→ **EXERCISE INSTRUCTIONS**:
- A) Answer these questions about the blog post on Revelation 19, one per line:
(i) Who is named as its author?
(ii) How many final chapters of Revelation does the opening sentence refer to?
(iii) What does the last sentence give as the writer's purpose?
- B) In the records, repeat everything from the line that contains "After each image, give" down to the line that contains "dist [0.001423, -0.001555]", including both of those lines.

→ **PASSAGE**:
• • •

Blog
Revelation 19
By Joe Haynes
March 31, 2022
These final 4 chapters of Revelation contain the exciting prophecies of the event we’ve literally all been waiting for—the return of the Lord Jesus in glory and majesty, followed by the great victory over Satan; the resurrection of the saints; Judgment; the New Heavens and Earth; the New Jerusalem! I’m sure you know there are lots of different ways to interpret these things—many alternative views of how the end times will all come to pass. So what I want to do is not just add my own interpretation to the menu of eschatological systems you can choose from—I want to help you see both the details of what John wrote down and the significance of how he wrote it down. If you grow in your appreciation for the richness of this book of the Bible, and in your confidence in it as the Word of God for His Church, in order that we might believe in and stay awake as we wait for Jesus to come again, then I will have succeeded. I would rather spend our brief time together helping you see what is here for us to see than to give you all the arguments and reasons why I think you should interpret this book the way I do. My goal is not to convince you that I’m right; my purpose is to help you appreciate what is here to be seen.

• • •

→ **AVAILABLE DATA**:

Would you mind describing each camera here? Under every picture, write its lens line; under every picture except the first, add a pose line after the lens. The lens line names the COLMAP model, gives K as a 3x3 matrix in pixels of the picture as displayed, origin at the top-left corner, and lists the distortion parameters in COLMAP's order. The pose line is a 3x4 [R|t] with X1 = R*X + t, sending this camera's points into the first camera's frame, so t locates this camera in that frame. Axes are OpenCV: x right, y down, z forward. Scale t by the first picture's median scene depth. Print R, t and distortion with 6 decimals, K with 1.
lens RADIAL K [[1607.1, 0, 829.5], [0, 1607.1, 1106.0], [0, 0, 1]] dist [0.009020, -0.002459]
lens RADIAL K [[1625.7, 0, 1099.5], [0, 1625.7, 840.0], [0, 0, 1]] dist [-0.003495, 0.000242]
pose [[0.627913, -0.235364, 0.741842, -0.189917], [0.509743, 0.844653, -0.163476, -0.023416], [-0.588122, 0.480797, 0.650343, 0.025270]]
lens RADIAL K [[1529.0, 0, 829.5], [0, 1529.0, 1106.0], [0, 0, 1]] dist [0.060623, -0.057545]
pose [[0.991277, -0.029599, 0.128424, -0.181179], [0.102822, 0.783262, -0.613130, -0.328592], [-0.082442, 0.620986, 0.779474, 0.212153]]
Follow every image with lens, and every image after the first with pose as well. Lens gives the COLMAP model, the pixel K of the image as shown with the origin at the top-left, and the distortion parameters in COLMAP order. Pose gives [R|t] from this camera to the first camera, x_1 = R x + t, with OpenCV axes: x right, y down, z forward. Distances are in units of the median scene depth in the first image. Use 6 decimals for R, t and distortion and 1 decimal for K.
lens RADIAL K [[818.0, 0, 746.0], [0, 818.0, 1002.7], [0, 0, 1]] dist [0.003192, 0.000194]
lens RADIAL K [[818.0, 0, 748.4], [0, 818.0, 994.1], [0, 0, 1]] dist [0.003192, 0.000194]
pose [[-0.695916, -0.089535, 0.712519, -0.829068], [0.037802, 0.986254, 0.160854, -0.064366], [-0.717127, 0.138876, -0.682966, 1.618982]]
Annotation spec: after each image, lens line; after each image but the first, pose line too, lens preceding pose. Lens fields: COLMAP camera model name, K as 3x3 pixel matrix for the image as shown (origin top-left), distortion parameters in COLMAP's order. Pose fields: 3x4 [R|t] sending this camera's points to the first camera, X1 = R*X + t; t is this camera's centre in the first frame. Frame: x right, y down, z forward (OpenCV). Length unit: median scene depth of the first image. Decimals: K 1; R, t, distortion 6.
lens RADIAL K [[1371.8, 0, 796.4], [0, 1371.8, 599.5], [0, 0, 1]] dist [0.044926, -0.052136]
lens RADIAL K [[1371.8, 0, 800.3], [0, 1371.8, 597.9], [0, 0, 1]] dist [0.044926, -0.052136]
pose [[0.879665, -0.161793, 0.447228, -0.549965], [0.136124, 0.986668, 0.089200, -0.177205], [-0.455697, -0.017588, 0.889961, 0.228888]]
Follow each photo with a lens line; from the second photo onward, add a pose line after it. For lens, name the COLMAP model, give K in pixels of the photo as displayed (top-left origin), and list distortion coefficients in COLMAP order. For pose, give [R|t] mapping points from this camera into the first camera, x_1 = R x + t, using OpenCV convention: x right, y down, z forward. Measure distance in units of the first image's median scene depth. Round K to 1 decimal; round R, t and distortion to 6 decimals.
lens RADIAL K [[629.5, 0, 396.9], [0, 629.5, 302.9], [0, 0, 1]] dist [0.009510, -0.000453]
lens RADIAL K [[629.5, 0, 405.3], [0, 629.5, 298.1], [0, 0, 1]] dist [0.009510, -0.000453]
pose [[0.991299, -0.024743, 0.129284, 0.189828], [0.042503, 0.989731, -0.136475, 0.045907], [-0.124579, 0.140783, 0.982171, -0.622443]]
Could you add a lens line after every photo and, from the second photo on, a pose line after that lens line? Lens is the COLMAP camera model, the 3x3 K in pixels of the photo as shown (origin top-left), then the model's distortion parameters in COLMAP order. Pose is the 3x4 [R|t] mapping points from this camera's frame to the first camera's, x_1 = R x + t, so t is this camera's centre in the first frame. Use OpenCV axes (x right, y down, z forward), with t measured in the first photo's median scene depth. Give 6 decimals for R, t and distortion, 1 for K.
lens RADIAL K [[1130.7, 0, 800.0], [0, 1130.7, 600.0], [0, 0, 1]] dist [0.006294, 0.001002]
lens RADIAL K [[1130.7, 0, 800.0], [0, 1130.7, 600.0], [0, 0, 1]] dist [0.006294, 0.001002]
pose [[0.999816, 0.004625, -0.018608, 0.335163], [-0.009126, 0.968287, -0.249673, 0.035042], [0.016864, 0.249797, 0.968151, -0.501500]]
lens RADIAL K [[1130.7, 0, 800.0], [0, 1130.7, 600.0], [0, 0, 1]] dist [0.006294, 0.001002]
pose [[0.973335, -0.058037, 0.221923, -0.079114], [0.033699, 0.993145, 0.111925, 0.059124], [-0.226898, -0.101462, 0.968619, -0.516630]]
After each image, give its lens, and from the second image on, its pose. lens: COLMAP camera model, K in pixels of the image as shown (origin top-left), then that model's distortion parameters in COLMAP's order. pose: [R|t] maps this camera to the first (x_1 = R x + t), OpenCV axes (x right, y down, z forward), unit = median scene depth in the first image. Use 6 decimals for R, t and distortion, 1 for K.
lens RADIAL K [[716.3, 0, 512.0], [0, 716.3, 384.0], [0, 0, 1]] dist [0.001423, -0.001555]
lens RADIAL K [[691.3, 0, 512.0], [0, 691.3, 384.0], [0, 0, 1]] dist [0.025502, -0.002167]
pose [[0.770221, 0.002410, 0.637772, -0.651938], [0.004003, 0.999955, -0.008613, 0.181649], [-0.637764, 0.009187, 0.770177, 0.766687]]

• • •

→ **COMPLETED EXERCISE**:
- A)
(i) Joe Haynes
(ii) 4
(iii) To help you appreciate what is here to be seen.

- B)
After each image, give its lens, and from the second image on, its pose. lens: COLMAP camera model, K in pixels of the image as shown (origin top-left), then that model's distortion parameters in COLMAP's order. pose: [R|t] maps this camera to the first (x_1 = R x + t), OpenCV axes (x right, y down, z forward), unit = median scene depth in the first image. Use 6 decimals for R, t and distortion, 1 for K.
lens RADIAL K [[716.3, 0, 512.0], [0, 716.3, 384.0], [0, 0, 1]] dist [0.001423, -0.001555]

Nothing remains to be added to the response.